Seasonal Component (Third Panel)
- This panel captures repeating patterns within a fixed period (e.g., monthly or yearly cycles).
- If peaks and troughs occur consistently at the same time intervals, strong seasonality is present.
- For example, in retail sales data, an increase every December would suggest a holiday shopping effect.
Residual (Random) Component (Bottom Panel)
- This represents unexplained variation after removing trend and seasonality.
- Ideally, residuals should be randomly distributed around zero.
- Large residual fluctuations suggest the presence of additional irregular influences or missing structural components.

14.5 Autocorrelation in Time Series Data

14.5.1 Introduction

Autocorrelation is a significant feature of time series data, and (IMO) is often ignored in sport data. It measures how a time series correlates with its own past values.

High autocorrelation suggests that past observations heavily influence the current state, which can be vital for forecasting and understanding the momentum or inertia in a series.
Low or no autocorrelation implies that past values provide limited information about future outcomes.

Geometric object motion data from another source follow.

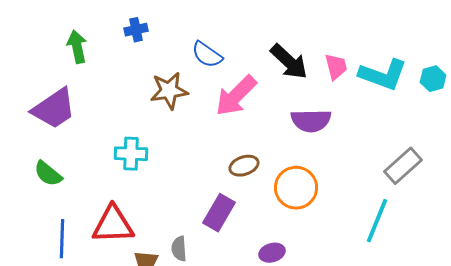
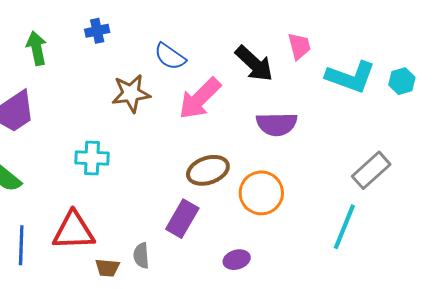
pink trapezoid: (336, 67) -> (299, 46), moved
brown ellipse: (244, 166) -> (208, 170), size x1.4

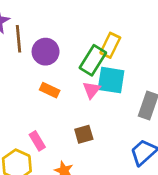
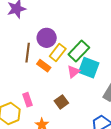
brown line: (19, 39) -> (28, 53), moved
yellow rectangle: (110, 45) -> (58, 53), moved
brown square: (84, 134) -> (61, 102), turned -32

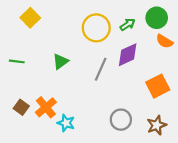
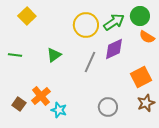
green arrow: (128, 25) -> (114, 22), size x1.5
brown square: (21, 107) -> (19, 104), moved
brown star: (157, 125) -> (146, 103), moved

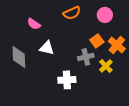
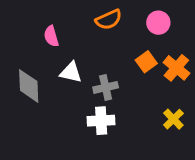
pink semicircle: (34, 24) -> (51, 36), turned 40
gray cross: (86, 57) -> (106, 87), moved
yellow cross: (106, 66) -> (173, 119), moved

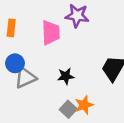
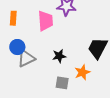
orange star: (84, 105) -> (82, 72), moved
gray square: (68, 109) -> (62, 83), turned -32

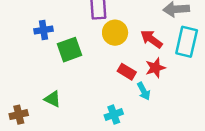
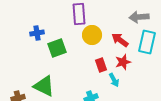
red rectangle: (127, 72) -> (101, 65), turned 40
green triangle: (53, 99) -> (44, 86), size x1.6

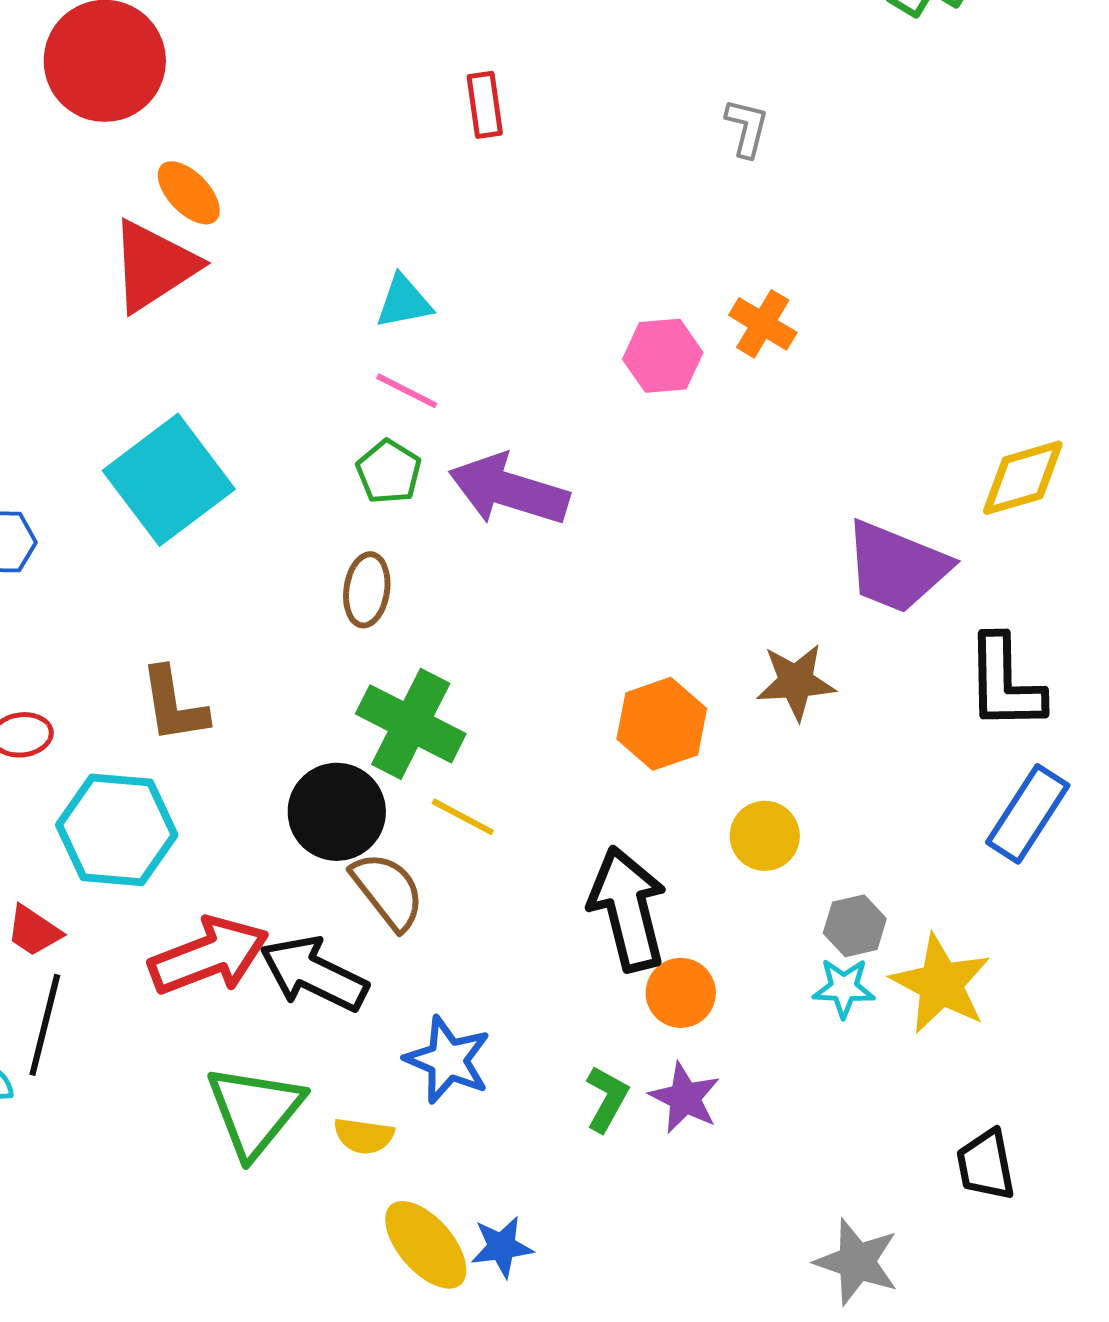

In the following ACF plot, we can see the correlation coefficient (y-axis) between each point and its lag (how many time steps back we compare) on the x-axis. The figure suggests that each observation has a correlation of around 0.6 with the observation 5 time steps ago (‘time step’ could be a minute, an hour, a day etc.)

14.5.2 Time lag effects

Time lag effects are the specific delays after which correlations appear. For instance, in monthly data, a strong correlation at lag 12 might reflect yearly seasonality. Recognising these lags helps determine if the current data point depends on observations from one month ago, one year ago, or both, guiding model selection.

Notice in the following figure (where the values in the x-axis represent years) that there is a clear element of seasonality in the correlations.

14.5.3 Positive and negative correlation

When an autocorrelation spike is positive, it indicates that if the series was above average in a given period, it tends to remain above average after that specific lag.

Negative autocorrelations mean that if the series is high in one period, it’s likely to be low after the specified lag, hinting at oscillatory or mean-reverting tendencies.

14.5.4 PACF analysis

A Partial Autocorrelation Function (PACF) helps distinguish direct correlations from those explained by intermediary lags.

For instance, a significant spike at lag 1 in the PACF suggests that past observations one period back have a direct influence on the current value.
By contrast, if the ACF at lag 2 is large but the PACF at lag 2 is small, it implies that the lag-2 effect is mostly due to lag-1 dependence.

14.6 Conclusion

In this chapter, we’ve covered some basic ideas about time series data, its characteristics, and how we might begin to understand its structure through visualisation.